I choke and cough. If I had eaten anything today, it’d be coming up right now.

A red warning light pops up next to my speedometer.

I dig around in my purse for my phone so I can call Dad and ask him if the engine is going to explode, but I don’t have a phone anymore.

I crank the heat up to FULL and put my nose up to the vent. The air smells like Cassie and makes me choke again.

I’m hungry I need to eat.

I hate eating.

I need to eat.

I hate eating.

I need to eat.

I love not-eating.

The red oil light blinks ON/OFF, ON/OFF, ON/OFF. I shift out of PARK and accelerate.

Briarwood Avenue is lined with made-to-order houses.

There are no sidewalks here, no front porches. The lawns are trained to roll quietly from the front door down to the road, each blade of grass hand-trimmed to the regulation height. Usually the street is empty and swept clean.

Not today. Cars are parked along both sides of the road, wheels making muddy impressions on the fringes of the lawns. Metal doors slam, security systems chirp, black-coated people with frowns bend into the wind and shuffle to the house across the street from my mother’s.

They’re here to pay their dues, pay respects, pay the price of knowing a dead girl’s parents. They’re going to Cassie’s house.

I park in my mother’s driveway.

Mrs. Parrish’s rose garden has spread out along both sides of the house and taken over the front yard. The bushes are pruned down to thorny spikes for winter, wrapped in burlap sacks, summer dreams of fat blossoms pulled deep into the roots.

The first time I saw Cassie puke
was in that garden.

Her parents were having a Labor Day party, the last one before school started. The grown-ups were loud and drunk in the pool, the high-school couples had retreated home to the soft couches waiting in empty basements, and the little kids were in bed. We weren’t little anymore; we were eleven. We could stay up as long as we wanted if we didn’t bug our parents.

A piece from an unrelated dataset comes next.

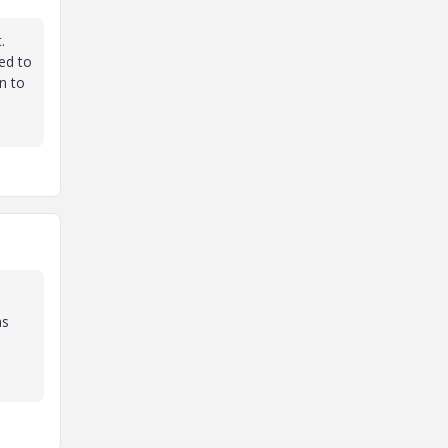
.
ted to
n to
ns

I ran across the street to my house to get a sweatshirt.

When I came back, Cassie was gone. I hunted everywhere until I found her in the shadows of the rose garden, away from the torchlights and the sound of margarita blenders.

She was gagging, finger shoved down her throat. Most everything she had eaten was splashed on the mulch: a bag of potato chips, most of a carton of onion dip, two fudge brownies, and a slice of strawberry shortcake.

“I’ll get your mom,” I said.

“No!” She grabbed me and explained in tight, cramped whispers. She was puking on purpose, so she wouldn’t get fat. She started to cry because she had waited too long and calories were leaking into her and making her feel bad.

“Why did you eat the brownies, if you don’t want to get fat?” my little elf-girl body asked.

“Because I was hungry!” Tears spilled down her cheeks and rolled into the nastiness on her chin.

I kicked mulch on the mess and snuck her up to the bathroom so she could wash her hair. I cleaned the puke off her shirt with the Dove soap in the sink, gagging the whole time. When she was in the shower, I stuck her shirt in the dryer. I used a butter knife to scrape off the nasty smell from the soap.

Buried in our sleeping bags later, she told me that every girl in her cabin at drama camp puked. When I asked why, she said it was because they were all fat-fat-fatties and something had to be done. Camp taught Cassie way more than school.

By eighth grade she had turned pro, color-coding the beginning of her binges either Doritos orange or blueberry purple so she’d know when the job was done. Her favorite puking finger was lined with scratches that never healed. She told her mom they were from soccer/lacrosse practice or play practice/set construction. Or that the dog nipped her.